» Problem description
Every record should be copied exactly, except that pictures are to be omitted.

» Available data
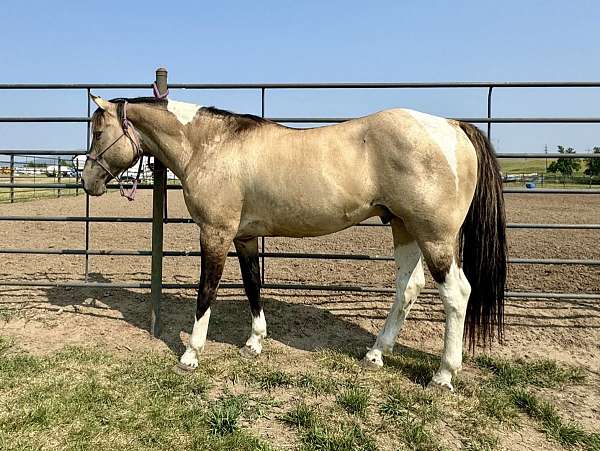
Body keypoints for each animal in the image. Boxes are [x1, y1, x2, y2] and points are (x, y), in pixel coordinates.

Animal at [82, 94, 506, 392]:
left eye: (98, 132)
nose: (87, 180)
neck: (212, 145)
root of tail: (451, 126)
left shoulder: (215, 234)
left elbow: (207, 292)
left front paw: (190, 354)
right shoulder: (245, 236)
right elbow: (252, 285)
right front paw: (255, 342)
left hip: (435, 237)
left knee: (456, 294)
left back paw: (443, 375)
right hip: (404, 228)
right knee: (408, 288)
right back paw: (376, 354)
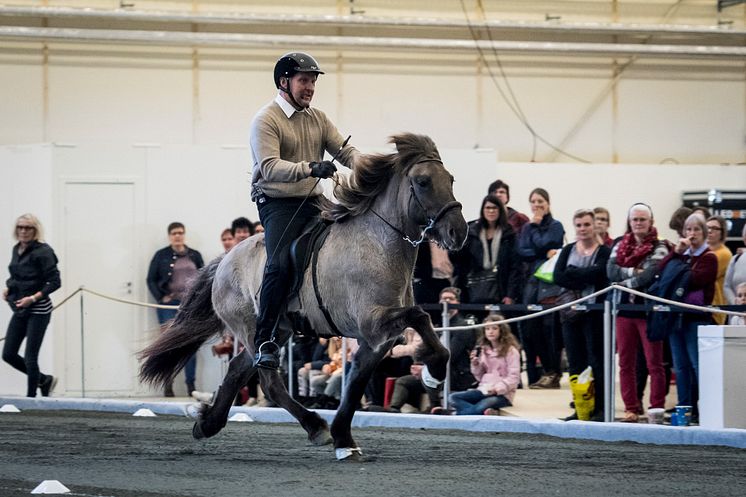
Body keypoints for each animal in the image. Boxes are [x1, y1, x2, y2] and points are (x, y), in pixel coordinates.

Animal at [138, 133, 464, 462]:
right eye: (422, 181)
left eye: (450, 179)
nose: (458, 232)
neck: (379, 244)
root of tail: (226, 258)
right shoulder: (373, 323)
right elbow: (420, 316)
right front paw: (433, 373)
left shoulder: (376, 339)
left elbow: (355, 382)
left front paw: (344, 440)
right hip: (252, 328)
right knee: (269, 381)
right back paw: (314, 425)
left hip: (276, 330)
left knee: (238, 369)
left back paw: (208, 423)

» Exercise output
Body keypoints for each animal in the image. Boxes are [x1, y1, x2, y2] and points are (x, y), in pixel coordinates.

Animal at [82, 94, 506, 392]:
left eye: (98, 132)
nose: (87, 180)
neck: (212, 145)
root of tail: (451, 126)
left shoulder: (215, 234)
left elbow: (207, 292)
left front paw: (190, 354)
right shoulder: (245, 236)
right elbow: (252, 285)
right front paw: (255, 342)
left hip: (435, 237)
left knee: (456, 294)
left back paw: (443, 375)
right hip: (404, 228)
right knee: (408, 288)
right back paw: (376, 354)
Body keypoints for each animal in the image. Boxes are [x1, y1, x2, y2] and points are (x, y), in pixel coordinates.

Animal at [138, 133, 464, 462]:
right eye: (422, 181)
left eye: (450, 179)
nose: (458, 232)
neck: (379, 244)
root of tail: (226, 258)
right shoulder: (373, 323)
right elbow: (420, 316)
right front paw: (433, 373)
left shoulder: (376, 339)
left elbow: (355, 382)
left front paw: (344, 440)
right hip: (252, 328)
right knee: (269, 381)
right back paw: (314, 425)
left hip: (276, 330)
left knee: (238, 369)
left back paw: (208, 423)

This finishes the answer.